I'm searching for a safe method to escape all non-ASCII characters in a QString (and of course to un-escape them later) that will result in pure (printable) ASCII but yield the shortest possible string.
What I currently do is:
QByteArray excludes = QStringLiteral(" !\"#$&'()*+,-./:;<=>?@[]_{|}~").toUtf8();
auto escaped = QString::fromUtf8(someString.toUtf8().toPercentEncoding(excludes));
auto unEscaped = QString::fromUtf8(QByteArray::fromPercentEncoding(escaped.toUtf8()));
This is reliable and works perfectly in both directions. But the problem is that the result is quite long. An escaped character takes at least 6 chars:
E.g. ê is encoded as %C3%AA, or would become %F0%9F%98%8A.

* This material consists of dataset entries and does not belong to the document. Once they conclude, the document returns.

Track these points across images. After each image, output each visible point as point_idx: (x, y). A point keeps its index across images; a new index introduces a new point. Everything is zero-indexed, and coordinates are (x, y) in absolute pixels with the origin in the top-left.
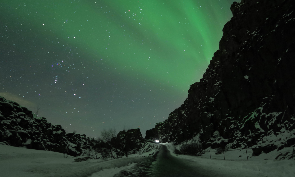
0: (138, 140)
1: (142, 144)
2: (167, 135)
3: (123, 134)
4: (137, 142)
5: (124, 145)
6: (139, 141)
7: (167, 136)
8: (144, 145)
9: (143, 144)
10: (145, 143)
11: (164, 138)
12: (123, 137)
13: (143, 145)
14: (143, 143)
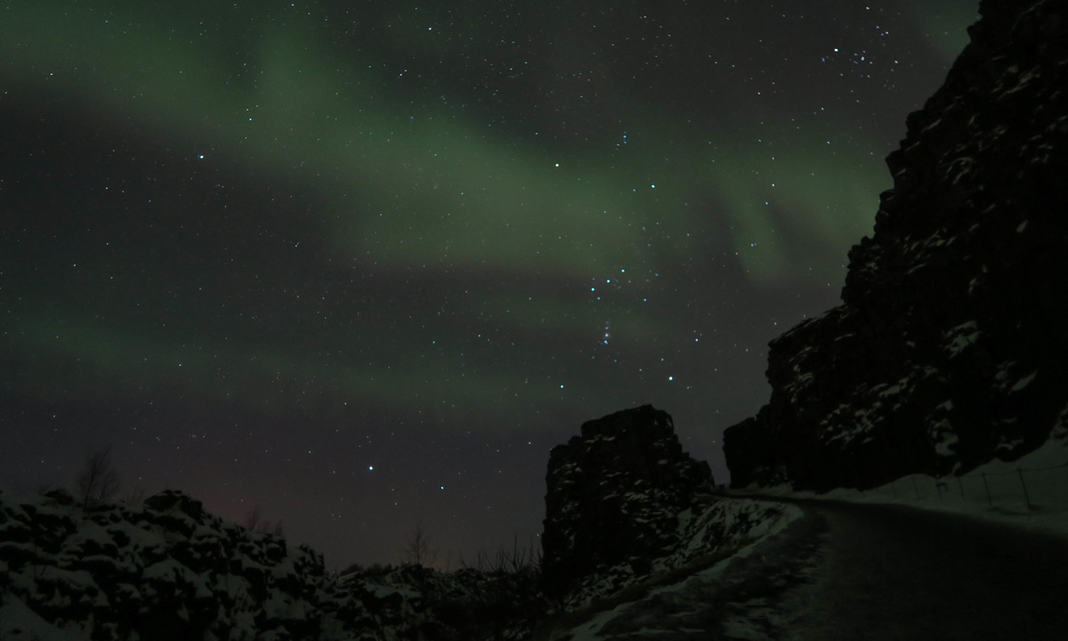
0: (640, 489)
1: (675, 522)
2: (895, 390)
3: (571, 463)
4: (635, 506)
5: (570, 534)
6: (652, 495)
7: (894, 398)
8: (694, 521)
9: (686, 516)
10: (697, 511)
11: (862, 435)
12: (569, 477)
13: (681, 530)
14: (684, 509)
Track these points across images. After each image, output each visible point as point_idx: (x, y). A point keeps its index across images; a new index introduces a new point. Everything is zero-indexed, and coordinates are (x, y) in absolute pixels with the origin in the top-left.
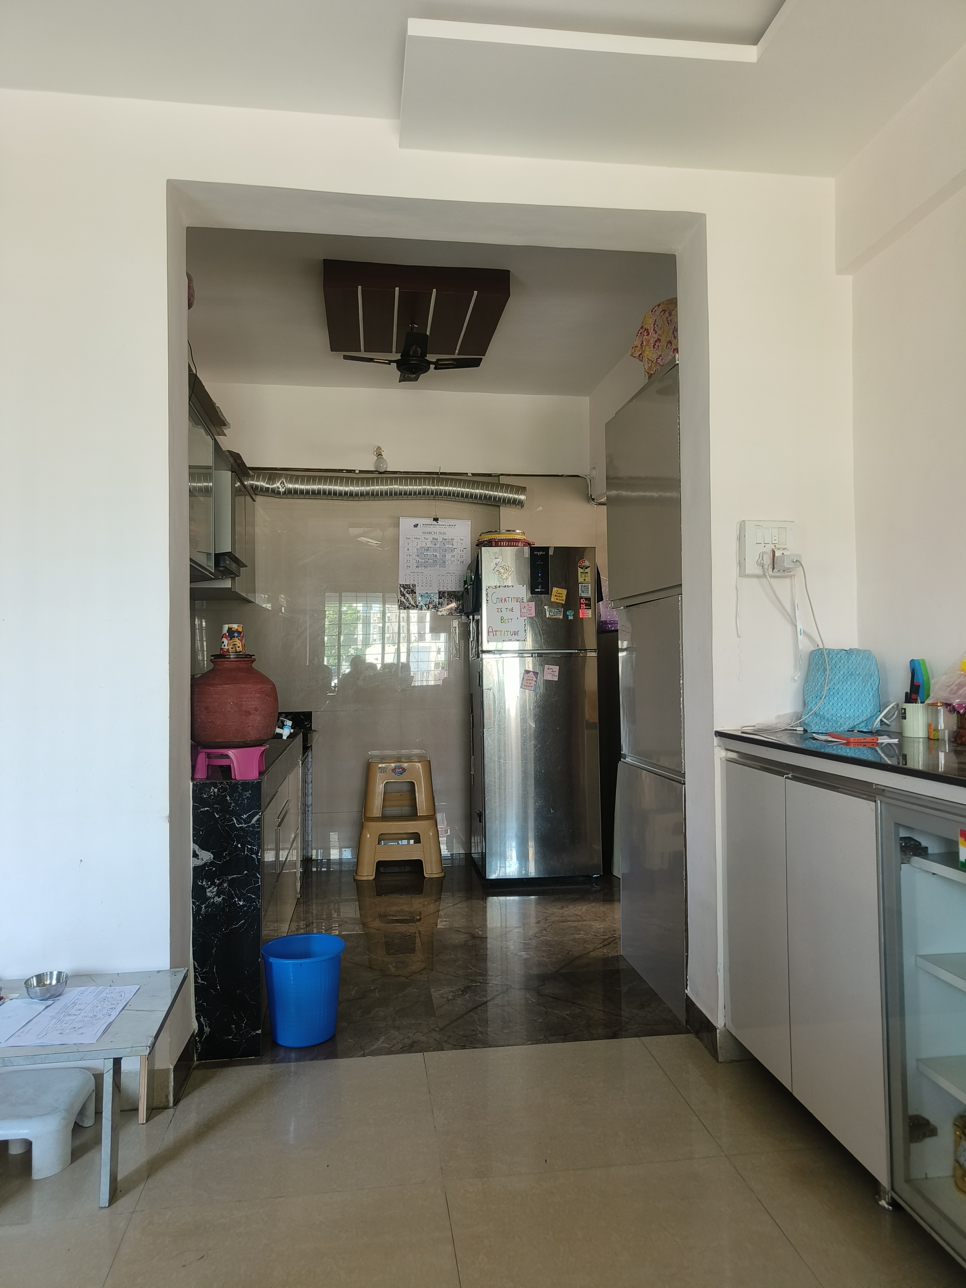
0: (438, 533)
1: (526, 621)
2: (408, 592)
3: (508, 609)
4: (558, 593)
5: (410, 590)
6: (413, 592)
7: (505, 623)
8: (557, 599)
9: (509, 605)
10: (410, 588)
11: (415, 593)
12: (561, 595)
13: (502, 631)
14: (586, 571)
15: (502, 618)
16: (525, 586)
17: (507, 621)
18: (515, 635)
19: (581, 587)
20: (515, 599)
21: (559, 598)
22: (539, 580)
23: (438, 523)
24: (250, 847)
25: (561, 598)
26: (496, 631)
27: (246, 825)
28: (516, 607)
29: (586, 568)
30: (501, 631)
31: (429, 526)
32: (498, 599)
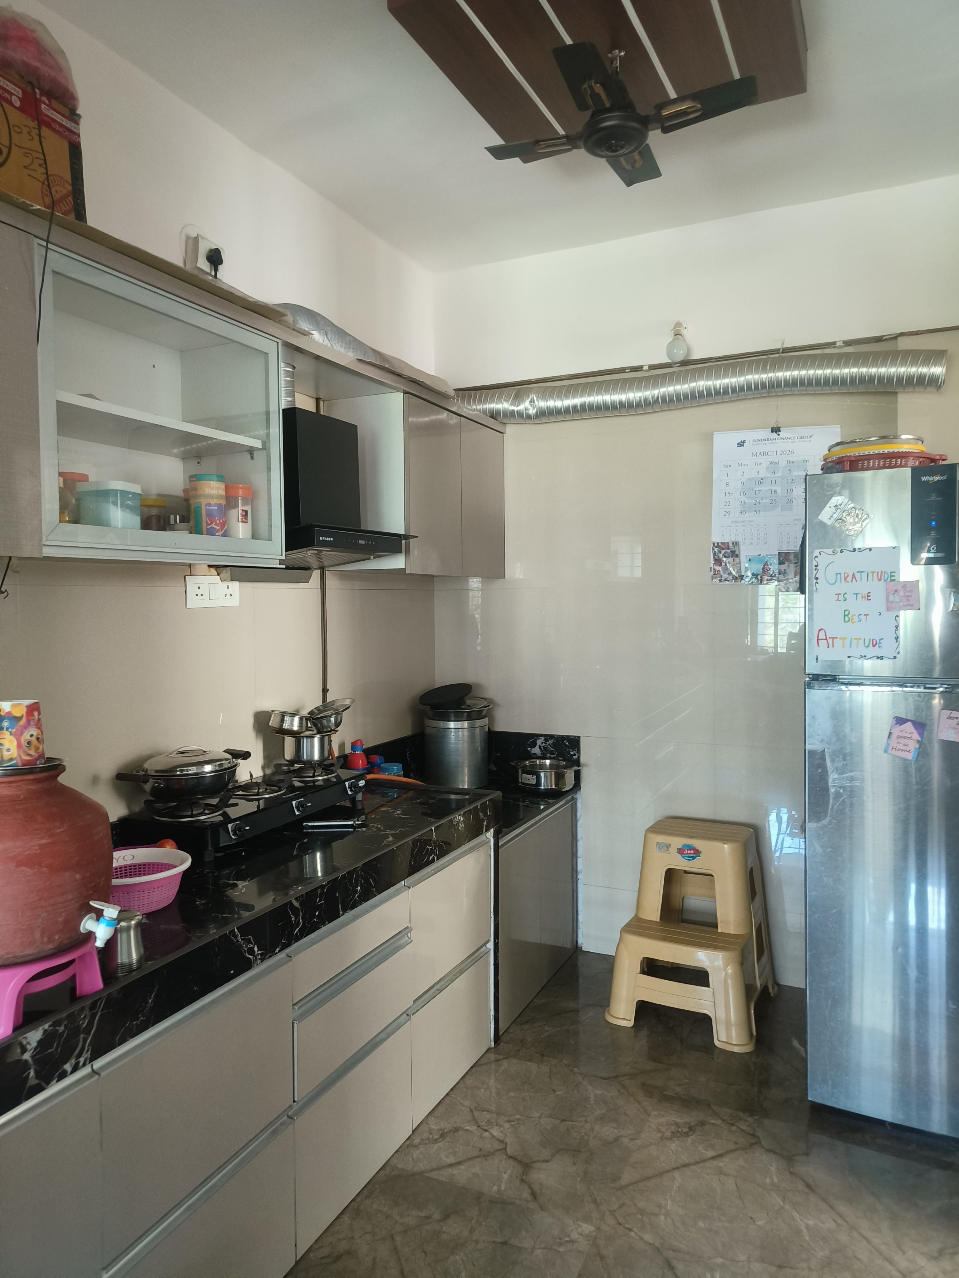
0: (779, 453)
2: (727, 555)
3: (859, 596)
5: (729, 551)
6: (735, 555)
7: (853, 623)
9: (862, 587)
10: (729, 549)
11: (737, 556)
13: (845, 638)
15: (847, 613)
17: (856, 619)
18: (874, 646)
20: (875, 574)
22: (931, 535)
23: (779, 435)
26: (833, 638)
28: (878, 589)
30: (843, 639)
31: (765, 442)
32: (839, 576)
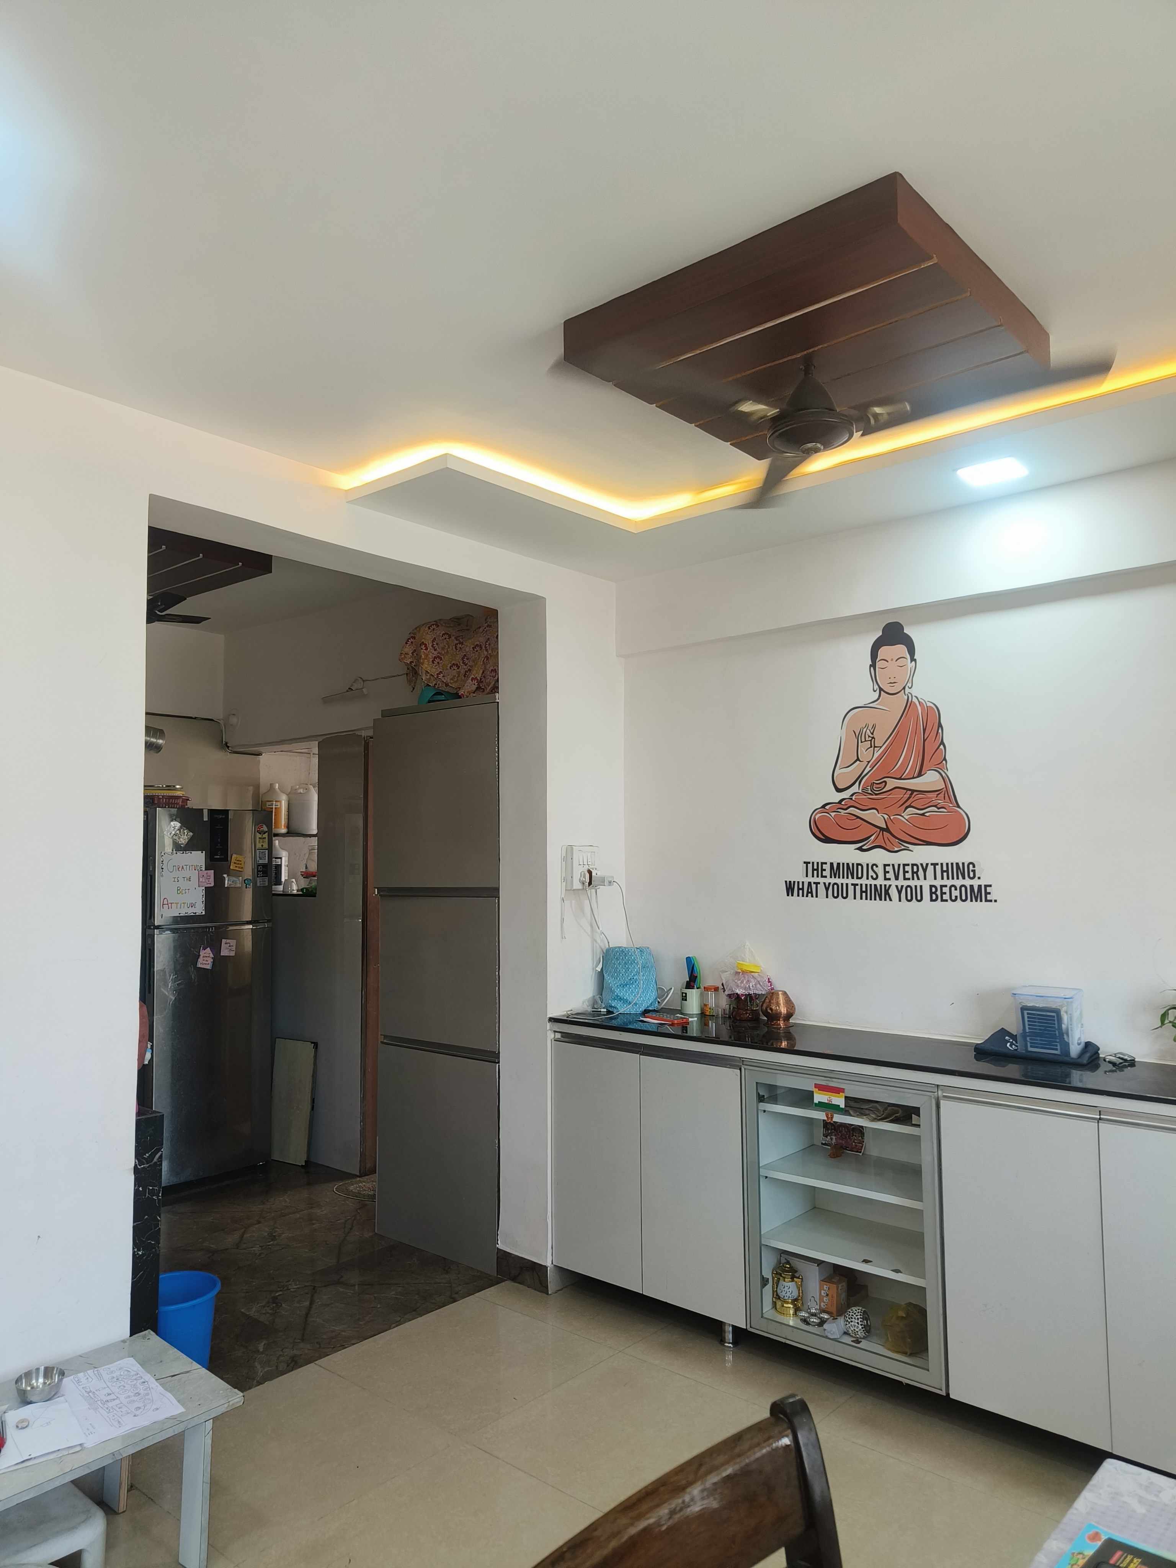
1: (204, 891)
3: (185, 879)
4: (238, 861)
7: (182, 894)
8: (236, 867)
9: (187, 873)
12: (240, 863)
13: (178, 903)
14: (264, 836)
15: (179, 888)
16: (204, 852)
17: (184, 892)
18: (192, 907)
19: (259, 853)
20: (193, 866)
21: (238, 866)
22: (218, 846)
24: (151, 1188)
25: (240, 866)
26: (171, 903)
27: (148, 1165)
28: (194, 875)
29: (264, 833)
32: (175, 867)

I tried to find a way to make this shorter. E.g. the shortest Base64 representation of C3AA would be w6o, for F09F988A it would be 8J+Yig. Half the length of the percent encoded version. But I don't know how long the escaped sequence would be, so I would need to add a start and finish character like &w6o; or such – and then, only one single char would be cheaped out.
So: Is there a better (meaning shorter) way than the said percent encoding to reliably escape and unescape all non-ASCII characters in a QString (using C++ obviously ;-)?